I'm facing a problem during cleaning tweets. I have a process which save tweets in a csv and then I do a pandas dataframe of the data.
x is a tweet from my dataframe :
'b\'RT @LBC: James O\\\'Brien on Geoffrey Cox\\\'s awaited legal advice: "We are waiting for a single unelected expert to tell us whether or not fore\\xe2\\x80\\xa6\''
More tweets :
"b'RT @suzannelynch1: Meanwhile in #Washington... Almost two dozen members of #Congress write to #TheresaMay on eve of #StPatricksDay visit wa\\xe2\\x80\\xa6'
b"RT @KMTV_Kent: #KentTonight Poll:\\nKent\'s MPs will be having their say on Theresa May\'s #Brexit deal today. @SirRogerGaleMP said he\'ll back\\xe2\\x80\\xa6"
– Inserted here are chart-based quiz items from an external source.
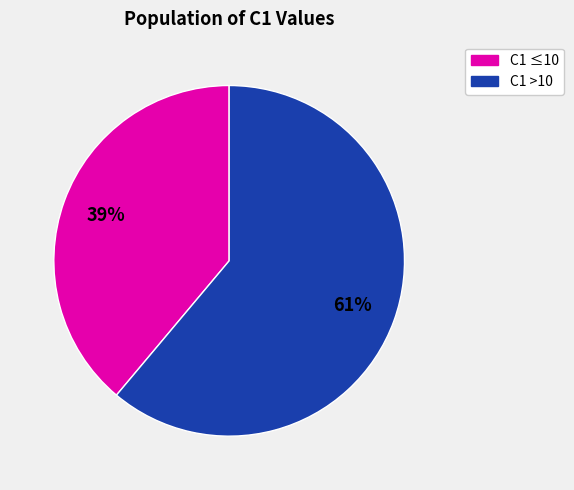

How many slices are in this pie chart?

2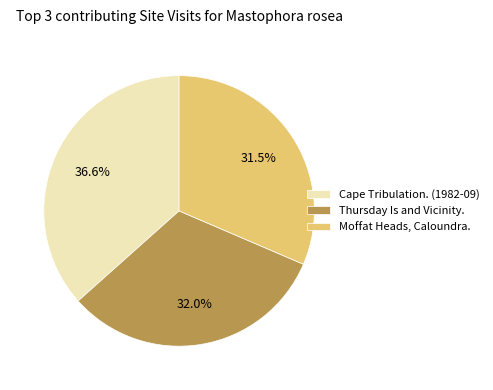

Is Moffat Heads, Caloundra. the majority of the pie?

No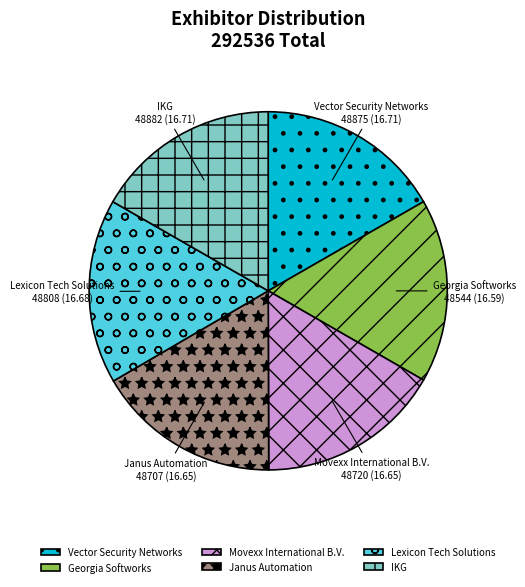

How many segments does this pie chart have?

6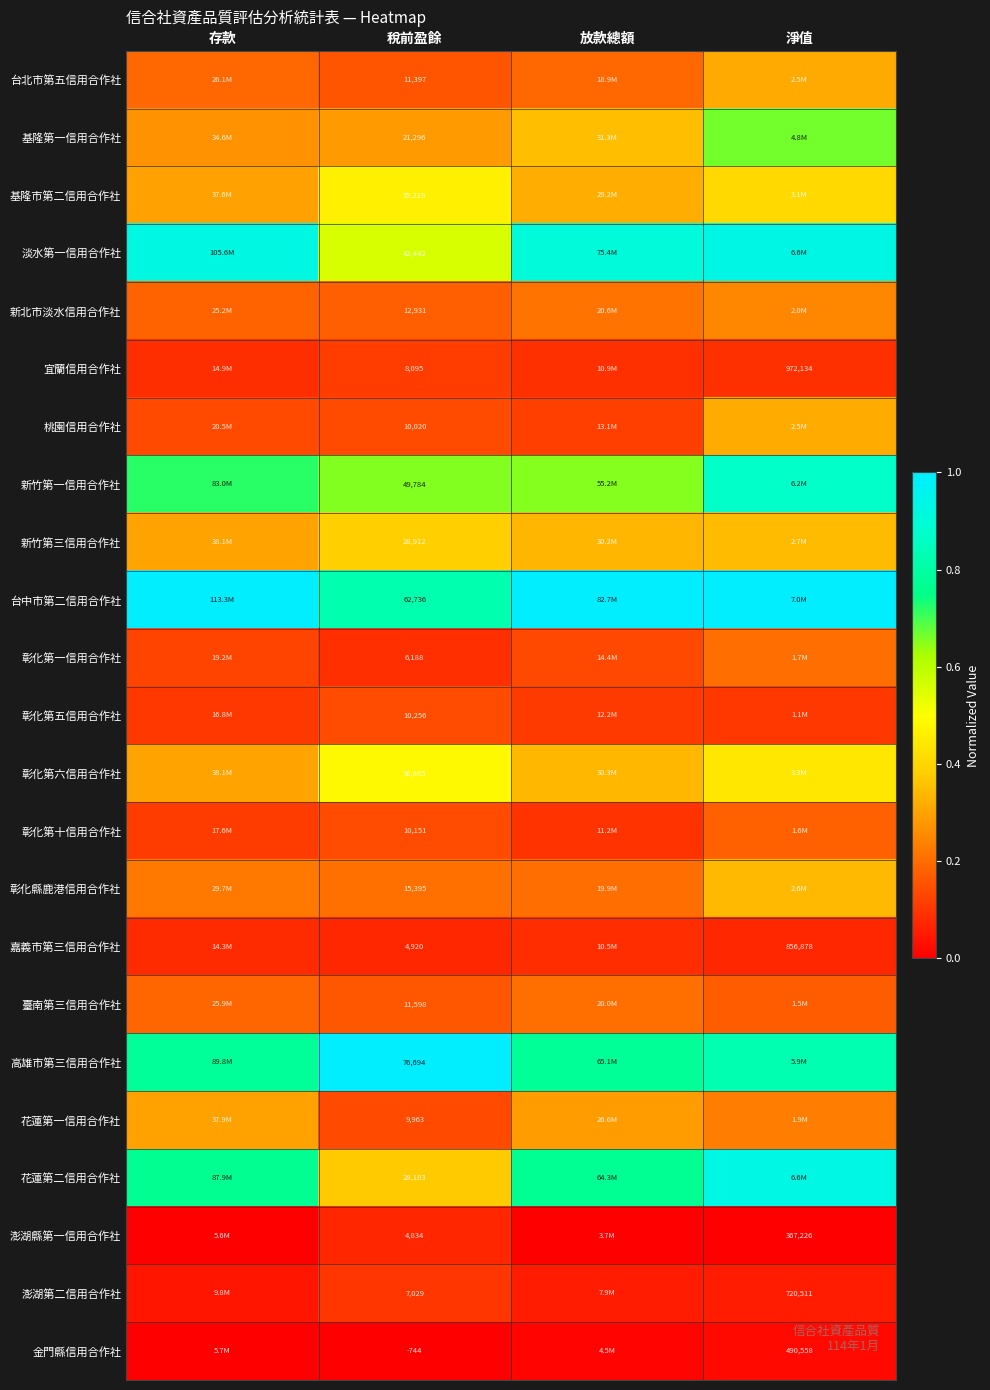

Is it true that 彰化第一信用合作社 equals 0.0 at 存款?

False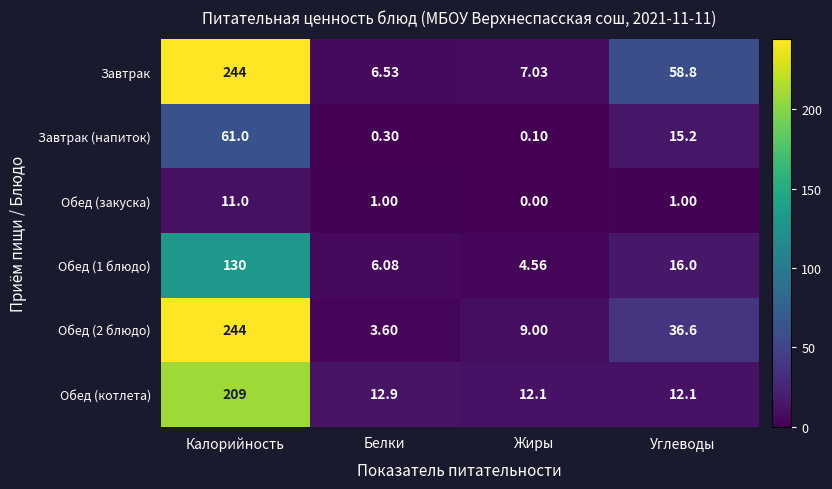

What is the spread (max minus min) of values at Калорийность?

233.0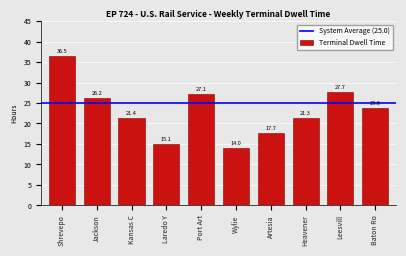

Reading right to left, extract all data points from this chart.

Baton Ro=23.8	Leesvill=27.7	Heavener=21.3	Artesia=17.7	Wylie=14.0	Port Art=27.1	Laredo Y=15.1	Kansas C=21.4	Jackson=26.2	Shrevepo=36.5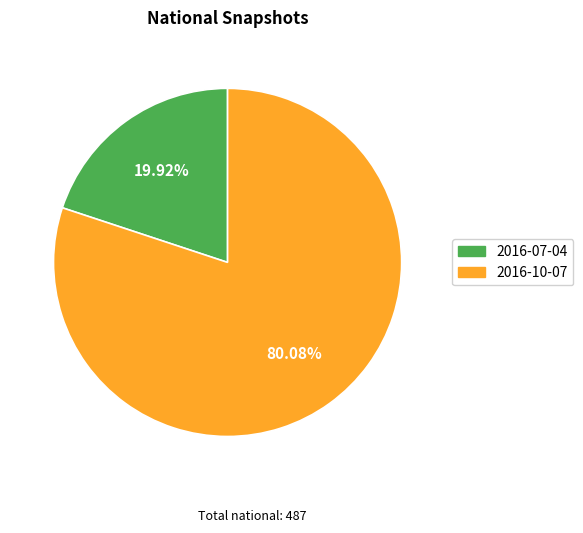

What is the total percentage of 2016-07-04 and 2016-10-07?

100.0%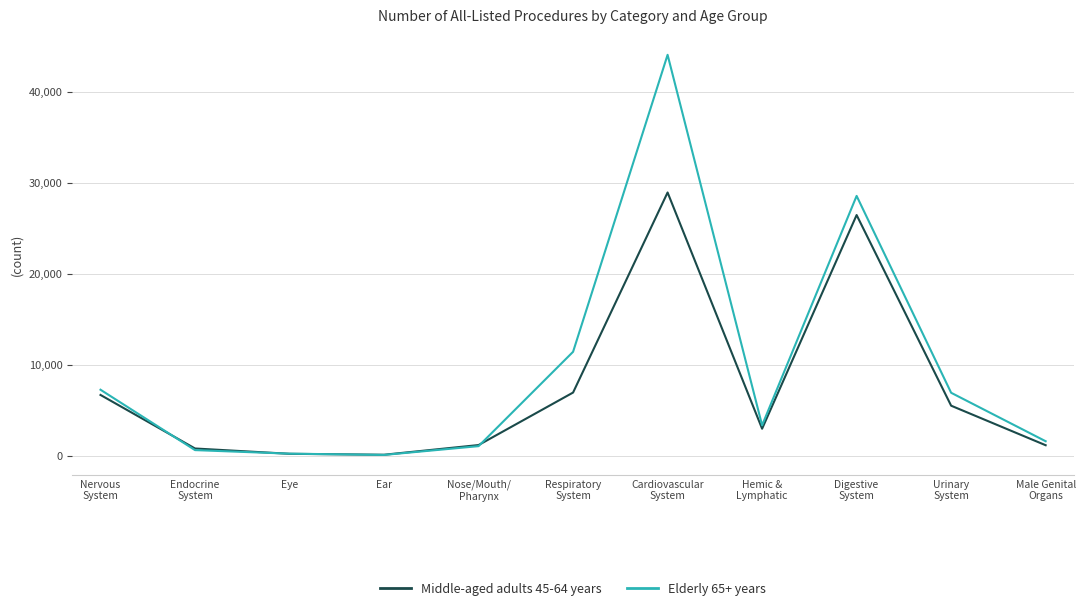

Between which two adjacent categories do Middle-aged adults 45-64 years and Elderly 65+ years first intersect?

Nervous
System and Endocrine
System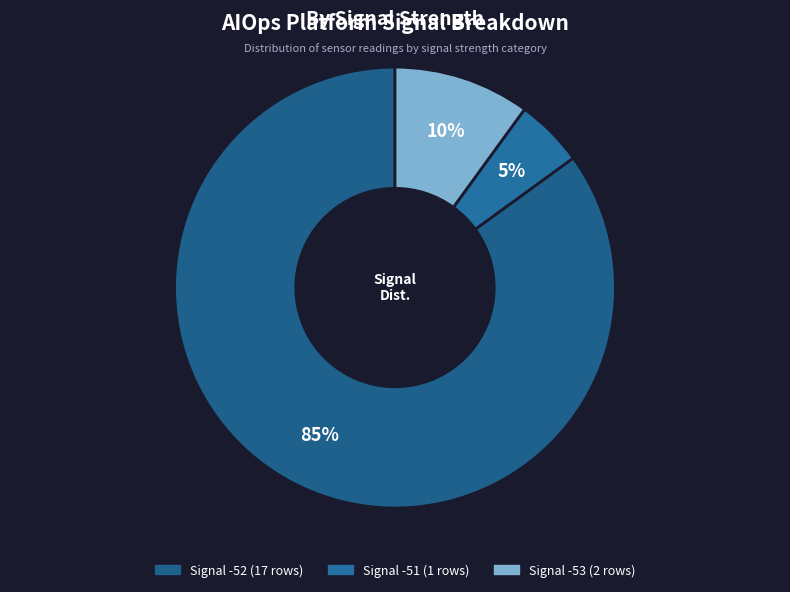

How many segments does this pie chart have?

3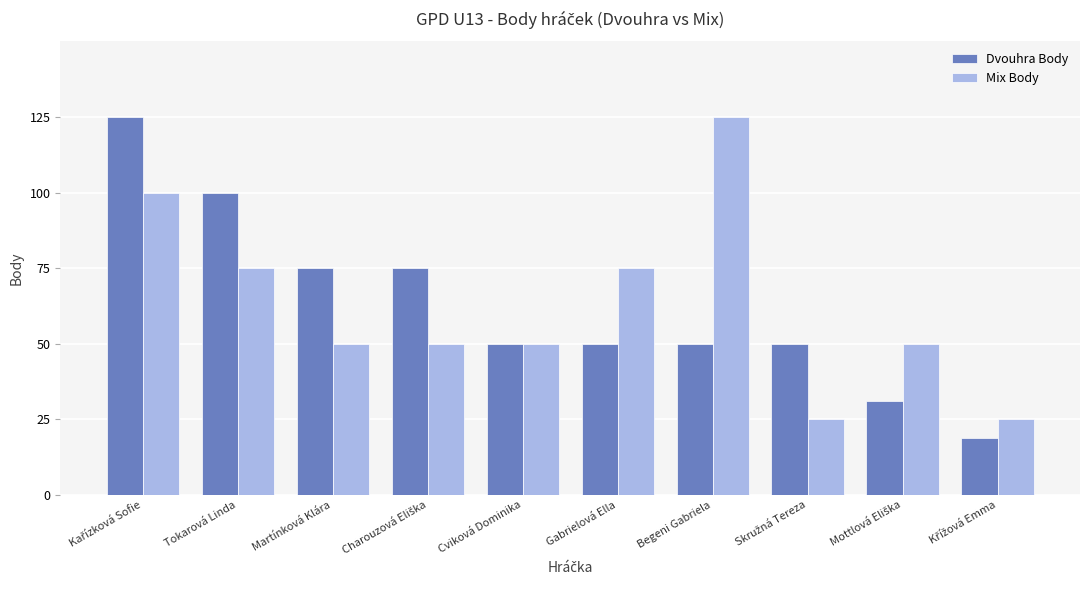

What is the sum of the Mix Body values at Tokarová Linda and Begeni Gabriela?

200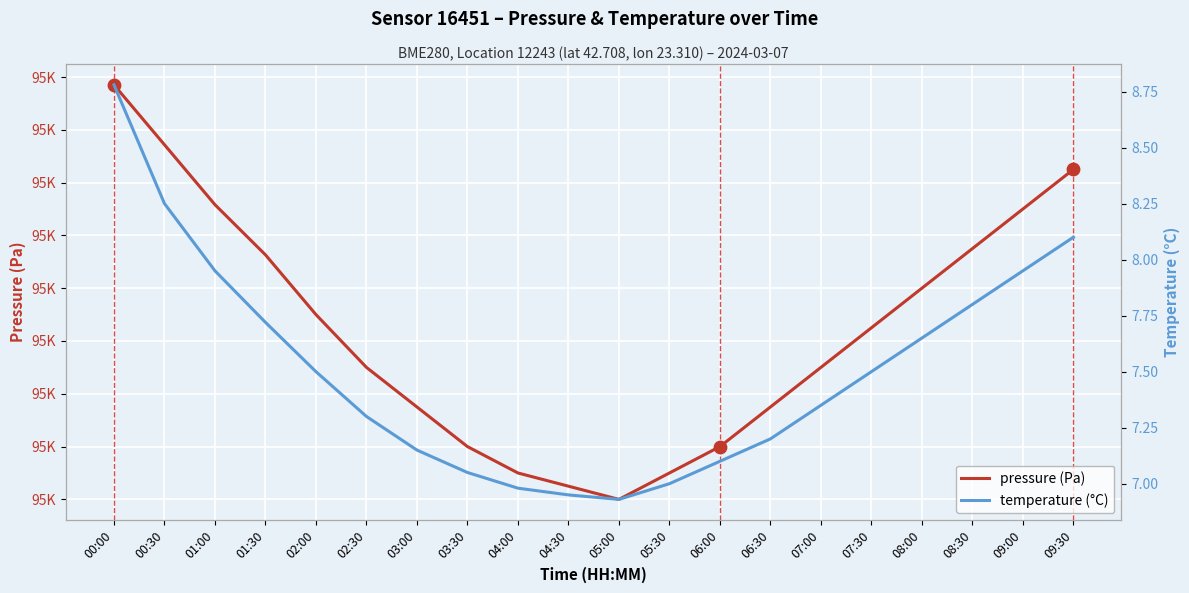

Which series has the largest total across all categories?

pressure (Pa)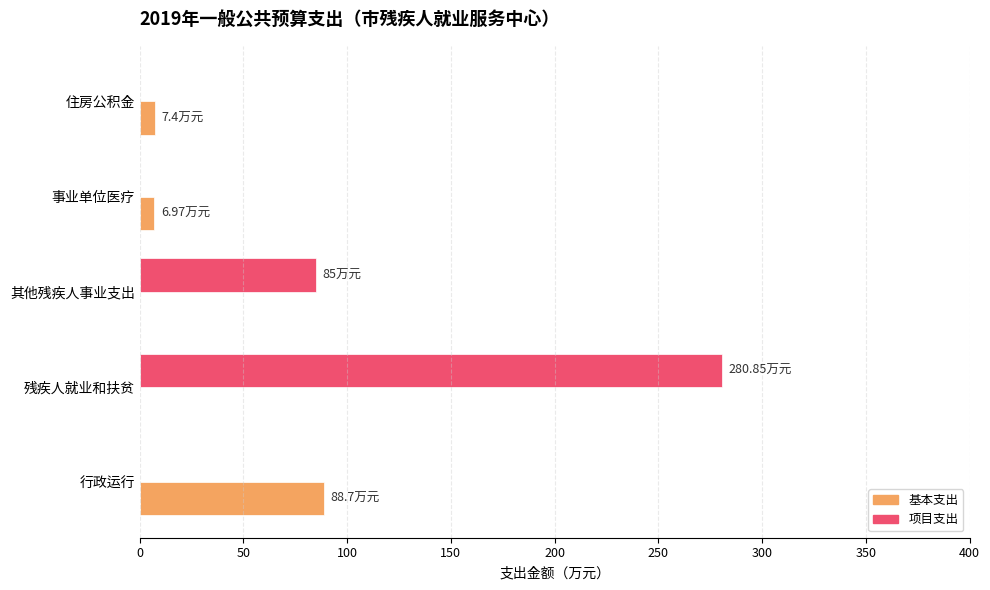

At which label is 基本支出 closest to 44?

住房公积金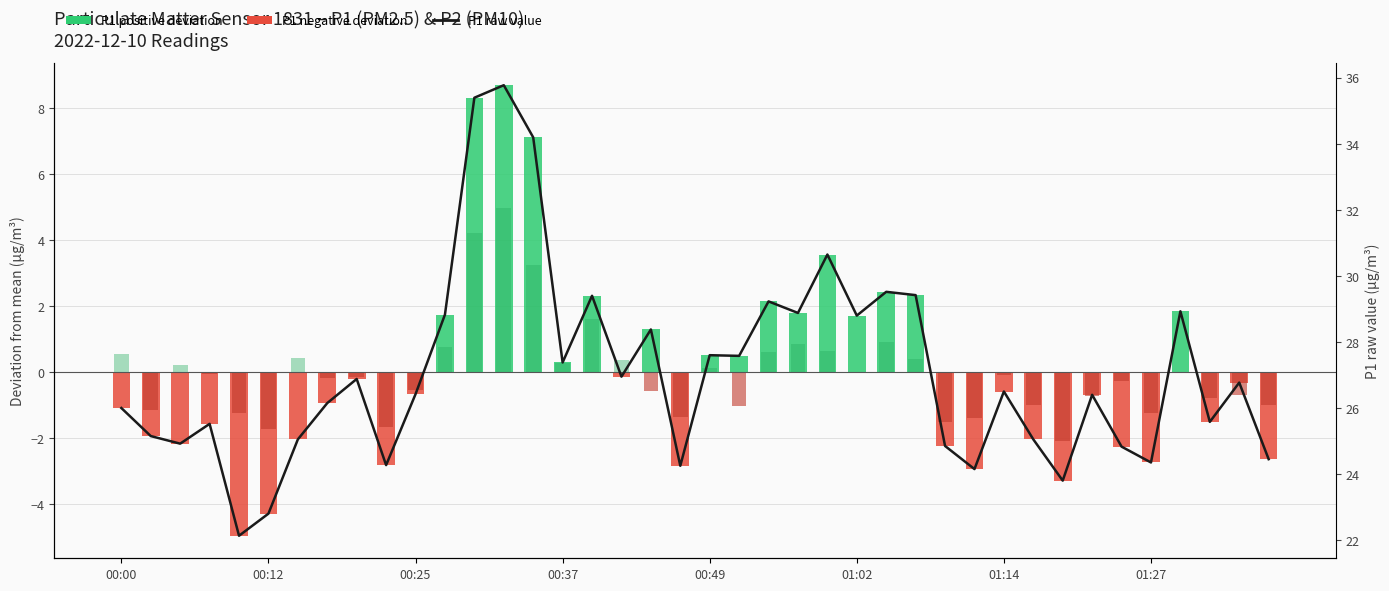

Which series has the largest total across all categories?

P1 raw (µg/m³)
The result should looks like that :
James O'Brien on Geoffrey Cox's awaited legal advice: "We are waiting for a single unelected expert to tell us whether or not for'
(Keep hashtags, juste deleting no utf8 caracteres)
I would like to clean this tweet. I tried to use regex with re.sub(my_regex), re.compile ...
Differents regex I tried : ([\U00010000-\U0010ffff],r'@[A-Za-z0-9]+',https?://[A-Za-z0-9./]+)
I also tried like that :
x.encode('ascii','ignore').decode('utf-8')
It doesn't work because of the double backslash, and work when I do :
'to tell us whether or not fore\xe2\x80\xa6'.encode('ascii','ignore').decode('utf-8')
It returns me :
'to tell us whether or not fore'
Does some one know how to clean it ? Many thanks !
see if this helps
a = 'b\'RT @LBC: James O\\\'Brien on Geoffrey Cox\\\'s awaited legal advice: "We are waiting for a single unelected expert to tell us whether or not fore\\xe2\\x80\\xa6\''
chars = re.findall("""[\s"'#]+\w+""",a)
''.join([c for c in chars if c])
Output
James O'Brien on Geoffrey Cox's awaited legal advice: "We are waiting for a single unelected expert to tell us whether or not for'